快速发展的深度学习技术已经应用于各种类型的软件系统中。然而，它们也可能带来新的安全威胁，并带来潜在的严重后果，尤其是在安全关键领域。DL库是DL系统的底层基础，其中的错误可能会产生不可预测的影响，直接影响DL系统的行为。以往对模糊DL库的研究在生成对应于关键测试场景的测试和构建测试oracle方面仍然存在局限性。本文提出了一种新的基于汇编代码的DL库模糊测试方法MoCo。MoCo使用的种子测试是实现深度学习模型的代码文件，涵盖了深度学习库最常见的实际应用场景中的模型构建和训练。MoCo首先对种子代码文件进行反汇编，提取模板和代码块，然后应用代码块突变操作符（如API替换、随机生成和边界检查）生成适合模板的新代码块。为了保证代码块突变的正确性，我们采用了大型语言模型来解析DL库的官方文档，以获取参数和它们之间的约束信息。通过在模板中插入上下文合适的代码块，MoCo可以生成具有代际关系的代码文件树。根据该树的派生关系，构建了基于执行状态一致性和计算结果一致性的测试oracle。由于代码汇编的粒度是受控的，而不是随机发散的，因此我们可以快速地确定代码行中错误所在的位置以及相应的触发条件。我们使用三个广泛使用的深度学习库（即TensorFlow， PyTorch和Jittor）进行了全面的实验来评估MoCo的效率和有效性。在实验过程中，MoCo在3个DL库中发现了4种类型的77个新bug，其中55个bug已经被确认，39个bug已经被开发人员修复。实验结果表明，MoCo可以生成覆盖关键测试场景的高质量测试，并检测不同类型的bug，从而帮助开发人员提高DL库的可靠性。

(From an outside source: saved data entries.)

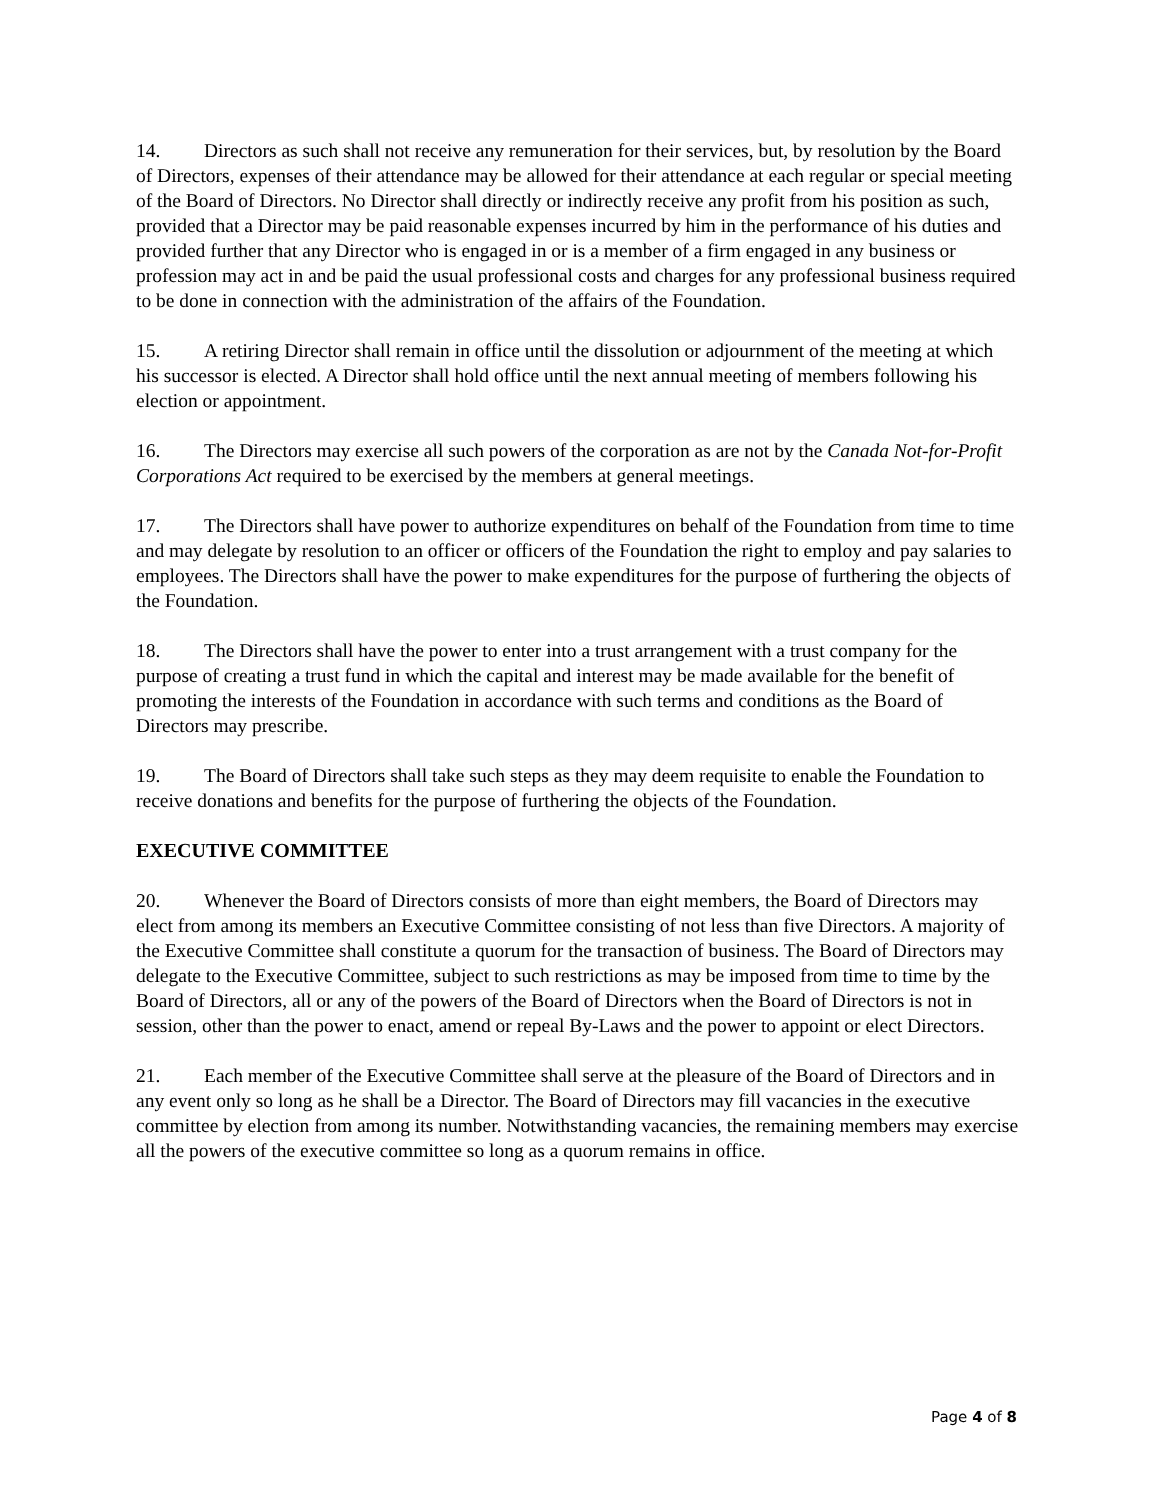14. Directors as such shall not receive any remuneration for their services, but, by resolution by the Board of Directors, expenses of their attendance may be allowed for their attendance at each regular or special meeting of the Board of Directors. No Director shall directly or indirectly receive any profit from his position as such, provided that a Director may be paid reasonable expenses incurred by him in the performance of his duties and provided further that any Director who is engaged in or is a member of a firm engaged in any business or profession may act in and be paid the usual professional costs and charges for any professional business required to be done in connection with the administration of the affairs of the Foundation.
15. A retiring Director shall remain in office until the dissolution or adjournment of the meeting at which his successor is elected. A Director shall hold office until the next annual meeting of members following his election or appointment.
16. The Directors may exercise all such powers of the corporation as are not by the Canada Not-for-Profit Corporations Act required to be exercised by the members at general meetings.
17. The Directors shall have power to authorize expenditures on behalf of the Foundation from time to time and may delegate by resolution to an officer or officers of the Foundation the right to employ and pay salaries to employees. The Directors shall have the power to make expenditures for the purpose of furthering the objects of the Foundation.
18. The Directors shall have the power to enter into a trust arrangement with a trust company for the purpose of creating a trust fund in which the capital and interest may be made available for the benefit of promoting the interests of the Foundation in accordance with such terms and conditions as the Board of Directors may prescribe.
19. The Board of Directors shall take such steps as they may deem requisite to enable the Foundation to receive donations and benefits for the purpose of furthering the objects of the Foundation.
EXECUTIVE COMMITTEE
20. Whenever the Board of Directors consists of more than eight members, the Board of Directors may elect from among its members an Executive Committee consisting of not less than five Directors. A majority of the Executive Committee shall constitute a quorum for the transaction of business. The Board of Directors may delegate to the Executive Committee, subject to such restrictions as may be imposed from time to time by the Board of Directors, all or any of the powers of the Board of Directors when the Board of Directors is not in session, other than the power to enact, amend or repeal By-Laws and the power to appoint or elect Directors.
21. Each member of the Executive Committee shall serve at the pleasure of the Board of Directors and in any event only so long as he shall be a Director. The Board of Directors may fill vacancies in the executive committee by election from among its number. Notwithstanding vacancies, the remaining members may exercise all the powers of the executive committee so long as a quorum remains in office.
Page 4 of 8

本文章由计算机程序翻译，如有差异，请以英文原文为准。

求助全文

约1分钟内获得全文去求助

来源期刊

IEEE Transactions on Software Engineering 工程技术-工程：电子与电气

CiteScore

9.70

自引率

10.80%

发文量

724

审稿时长

6 months

期刊介绍： IEEE Transactions on Software Engineering seeks contributions comprising well-defined theoretical results and empirical studies with potential impacts on software construction, analysis, or management. The scope of this Transactions extends from fundamental mechanisms to the development of principles and their application in specific environments. Specific topic areas include: a) Development and maintenance methods and models: Techniques and principles for specifying, designing, and implementing software systems, encompassing notations and process models. b) Assessment methods: Software tests, validation, reliability models, test and diagnosis procedures, software redundancy, design for error control, and measurements and evaluation of process and product aspects. c) Software project management: Productivity factors, cost models, schedule and organizational issues, and standards. d) Tools and environments: Specific tools, integrated tool environments, associated architectures, databases, and parallel and distributed processing issues. e) System issues: Hardware-software trade-offs. f) State-of-the-art surveys: Syntheses and comprehensive reviews of the historical development within specific areas of interest.